Religious or culturally-rooted beliefs
Therapists are taught to distinguish between beliefs that are shared by the person's community (which are not delusions) and beliefs that are idiosyncratic and impairing. Cultural humility matters here.
What the evidence shows
Meta-analyses, including a frequently cited 2014 paper by Mehl, Werner, and Lincoln in Frontiers in Psychology, show small-to-moderate effect sizes for CBTp on delusional severity, with larger effects on distress and conviction than on the presence of the belief itself. A 2023 update by Sitko and colleagues, indexed at PubMed, broadly supports the same pattern.

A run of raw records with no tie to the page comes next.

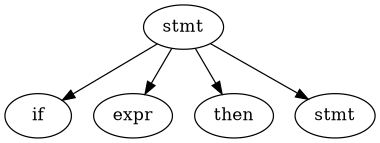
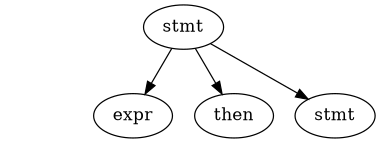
  digraph {
    n1 [label=stmt]
-   n2 [label=if]
    n3 [label=expr]
    n4 [label=then]
    n5 [label=stmt]
-   n1 -> n2
    n1 -> n3
    n1 -> n4
    n1 -> n5
  }
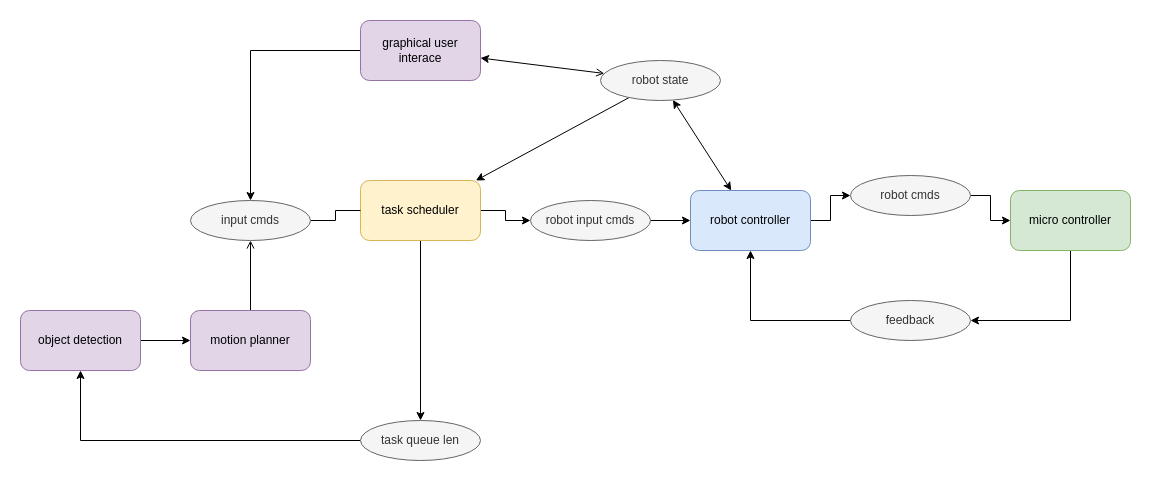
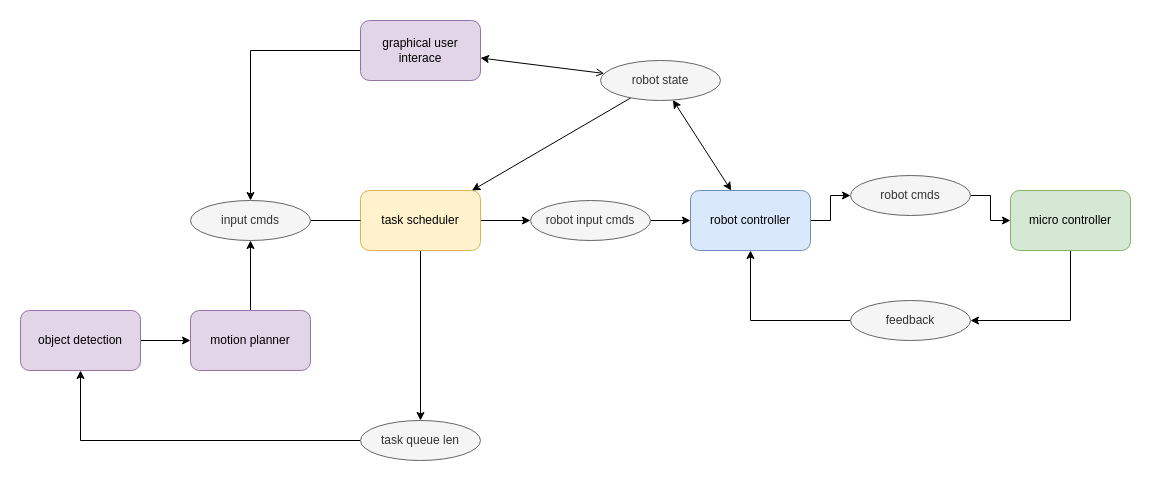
  <mxCell id="0" />
  <mxCell id="1" parent="0" />
  <mxCell id="2" style="edgeStyle=orthogonalEdgeStyle;rounded=0;orthogonalLoop=1;jettySize=auto;html=1;" parent="1" source="3" target="15" edge="1"><mxGeometry relative="1" as="geometry" /></mxCell>
  <mxCell id="3" value="robot controller" style="rounded=1;whiteSpace=wrap;html=1;fillColor=#dae8fc;strokeColor=#6c8ebf;" parent="1" vertex="1"><mxGeometry x="690" y="190" width="120" height="60" as="geometry" /></mxCell>
  <mxCell id="4" style="edgeStyle=orthogonalEdgeStyle;rounded=0;orthogonalLoop=1;jettySize=auto;html=1;entryX=1;entryY=0.5;entryDx=0;entryDy=0;" parent="1" source="5" target="17" edge="1"><mxGeometry relative="1" as="geometry"><Array as="points"><mxPoint x="1070" y="320" /></Array></mxGeometry></mxCell>
  <mxCell id="5" value="micro controller" style="rounded=1;whiteSpace=wrap;html=1;fillColor=#d5e8d4;strokeColor=#82b366;" parent="1" vertex="1"><mxGeometry x="1010" y="190" width="120" height="60" as="geometry" /></mxCell>
  <mxCell id="6" style="rounded=0;orthogonalLoop=1;jettySize=auto;html=1;startArrow=classic;startFill=1;endArrow=open;" parent="1" source="8" target="20" edge="1"><mxGeometry relative="1" as="geometry" /></mxCell>
  <mxCell id="7" style="edgeStyle=orthogonalEdgeStyle;rounded=0;orthogonalLoop=1;jettySize=auto;html=1;" edge="1" parent="1" source="8" target="26"><mxGeometry relative="1" as="geometry" /></mxCell>
  <mxCell id="8" value="graphical user interace" style="rounded=1;whiteSpace=wrap;html=1;fillColor=#e1d5e7;strokeColor=#9673a6;" parent="1" vertex="1"><mxGeometry x="360" y="20" width="120" height="60" as="geometry" /></mxCell>
  <mxCell id="9" style="edgeStyle=orthogonalEdgeStyle;rounded=0;orthogonalLoop=1;jettySize=auto;html=1;" edge="1" parent="1" source="11" target="13"><mxGeometry relative="1" as="geometry" /></mxCell>
  <mxCell id="10" style="rounded=0;orthogonalLoop=1;jettySize=auto;html=1;edgeStyle=orthogonalEdgeStyle;" edge="1" parent="1" source="11" target="28"><mxGeometry relative="1" as="geometry" /></mxCell>
- <mxCell id="11" value="task scheduler" style="rounded=1;whiteSpace=wrap;html=1;fillColor=#fff2cc;strokeColor=#d6b656;" parent="1" vertex="1"><mxGeometry x="360" y="180" width="120" height="60" as="geometry" /></mxCell>
+ <mxCell id="11" value="task scheduler" style="rounded=1;whiteSpace=wrap;html=1;fillColor=#fff2cc;strokeColor=#d6b656;" parent="1" vertex="1"><mxGeometry x="360" y="190" width="120" height="60" as="geometry" /></mxCell>
  <mxCell id="12" style="edgeStyle=orthogonalEdgeStyle;rounded=0;orthogonalLoop=1;jettySize=auto;html=1;" parent="1" source="13" target="3" edge="1"><mxGeometry relative="1" as="geometry" /></mxCell>
  <mxCell id="13" value="robot input cmds" style="ellipse;whiteSpace=wrap;html=1;fillColor=#f5f5f5;strokeColor=#666666;fontColor=#333333;" parent="1" vertex="1"><mxGeometry x="530" y="200" width="120" height="40" as="geometry" /></mxCell>
  <mxCell id="14" style="edgeStyle=orthogonalEdgeStyle;rounded=0;orthogonalLoop=1;jettySize=auto;html=1;" parent="1" source="15" target="5" edge="1"><mxGeometry relative="1" as="geometry" /></mxCell>
  <mxCell id="15" value="robot cmds" style="ellipse;whiteSpace=wrap;html=1;fillColor=#f5f5f5;strokeColor=#666666;fontColor=#333333;" parent="1" vertex="1"><mxGeometry x="850" y="175" width="120" height="40" as="geometry" /></mxCell>
  <mxCell id="16" style="edgeStyle=orthogonalEdgeStyle;rounded=0;orthogonalLoop=1;jettySize=auto;html=1;" parent="1" source="17" target="3" edge="1"><mxGeometry relative="1" as="geometry" /></mxCell>
  <mxCell id="17" value="feedback" style="ellipse;whiteSpace=wrap;html=1;fillColor=#f5f5f5;strokeColor=#666666;fontColor=#333333;" parent="1" vertex="1"><mxGeometry x="850" y="300" width="120" height="40" as="geometry" /></mxCell>
  <mxCell id="18" style="rounded=0;orthogonalLoop=1;jettySize=auto;html=1;startArrow=classic;startFill=1;" parent="1" source="20" target="3" edge="1"><mxGeometry relative="1" as="geometry" /></mxCell>
  <mxCell id="19" style="rounded=0;orthogonalLoop=1;jettySize=auto;html=1;" edge="1" parent="1" source="20" target="11"><mxGeometry relative="1" as="geometry" /></mxCell>
  <mxCell id="20" value="robot state" style="ellipse;whiteSpace=wrap;html=1;fillColor=#f5f5f5;strokeColor=#666666;fontColor=#333333;" parent="1" vertex="1"><mxGeometry x="600" y="60" width="120" height="40" as="geometry" /></mxCell>
- <mxCell id="21" style="edgeStyle=orthogonalEdgeStyle;rounded=0;orthogonalLoop=1;jettySize=auto;html=1;endArrow=open;" edge="1" parent="1" source="22" target="26"><mxGeometry relative="1" as="geometry" /></mxCell>
+ <mxCell id="21" style="edgeStyle=orthogonalEdgeStyle;rounded=0;orthogonalLoop=1;jettySize=auto;html=1;" edge="1" parent="1" source="22" target="26"><mxGeometry relative="1" as="geometry" /></mxCell>
  <mxCell id="22" value="motion planner" style="rounded=1;whiteSpace=wrap;html=1;fillColor=#e1d5e7;strokeColor=#9673a6;" parent="1" vertex="1"><mxGeometry x="190" y="310" width="120" height="60" as="geometry" /></mxCell>
  <mxCell id="23" style="edgeStyle=orthogonalEdgeStyle;rounded=0;orthogonalLoop=1;jettySize=auto;html=1;" edge="1" parent="1" source="24" target="22"><mxGeometry relative="1" as="geometry" /></mxCell>
  <mxCell id="24" value="object detection" style="rounded=1;whiteSpace=wrap;html=1;fillColor=#e1d5e7;strokeColor=#9673a6;" vertex="1" parent="1"><mxGeometry x="20" y="310" width="120" height="60" as="geometry" /></mxCell>
  <mxCell id="25" style="edgeStyle=orthogonalEdgeStyle;rounded=0;orthogonalLoop=1;jettySize=auto;html=1;endArrow=none;" edge="1" parent="1" source="26" target="11"><mxGeometry relative="1" as="geometry" /></mxCell>
  <mxCell id="26" value="input cmds" style="ellipse;whiteSpace=wrap;html=1;fillColor=#f5f5f5;strokeColor=#666666;fontColor=#333333;" vertex="1" parent="1"><mxGeometry x="190" y="200" width="120" height="40" as="geometry" /></mxCell>
  <mxCell id="27" style="edgeStyle=orthogonalEdgeStyle;rounded=0;orthogonalLoop=1;jettySize=auto;html=1;" edge="1" parent="1" source="28" target="24"><mxGeometry relative="1" as="geometry" /></mxCell>
  <mxCell id="28" value="task queue len" style="ellipse;whiteSpace=wrap;html=1;fillColor=#f5f5f5;strokeColor=#666666;fontColor=#333333;" vertex="1" parent="1"><mxGeometry x="360" y="420" width="120" height="40" as="geometry" /></mxCell>
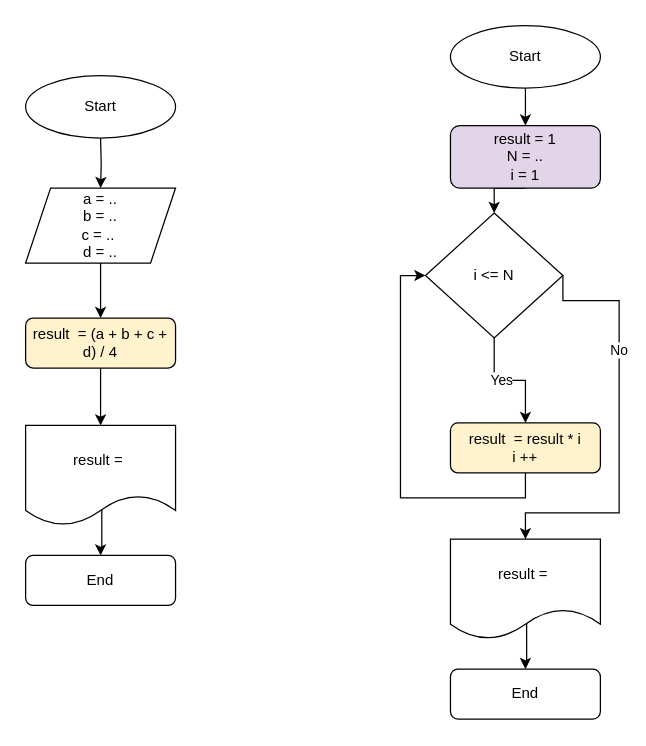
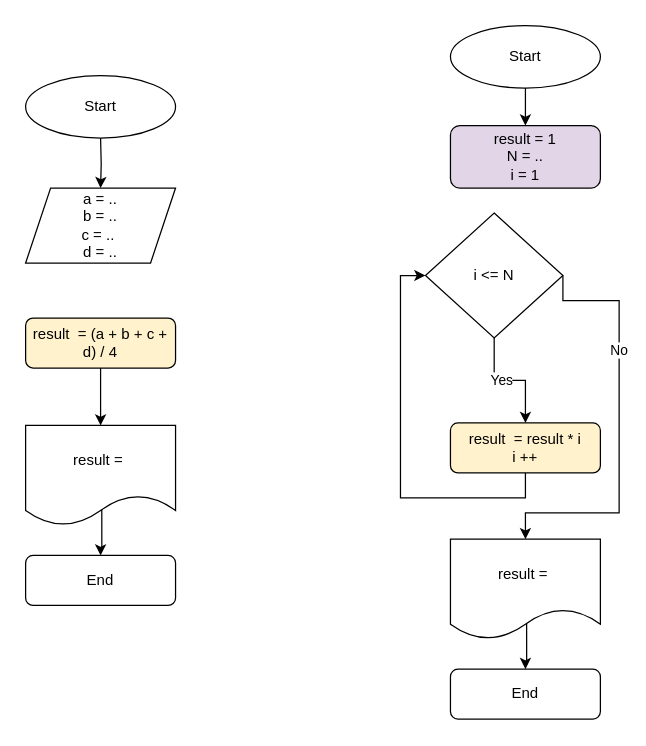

NICE concluded that the effect is large enough, and the harms small enough, that CBTp should be routinely offered.
For people considering this work
If you are thinking about CBTp for delusional beliefs, a few things help:
- Look for a clinician with explicit CBTp training, not generic CBT
- Expect the early sessions to feel slow — this is intentional
- You do not need to "give up" any belief to start the work
- Keep your prescriber in the loop; CBTp works best alongside medication for most people
This article is for educational purposes only and is not medical advice, diagnosis, or treatment. Always consult a qualified mental health professional. If you or someone you know is in crisis, call or text 988 in the US, or your local emergency number.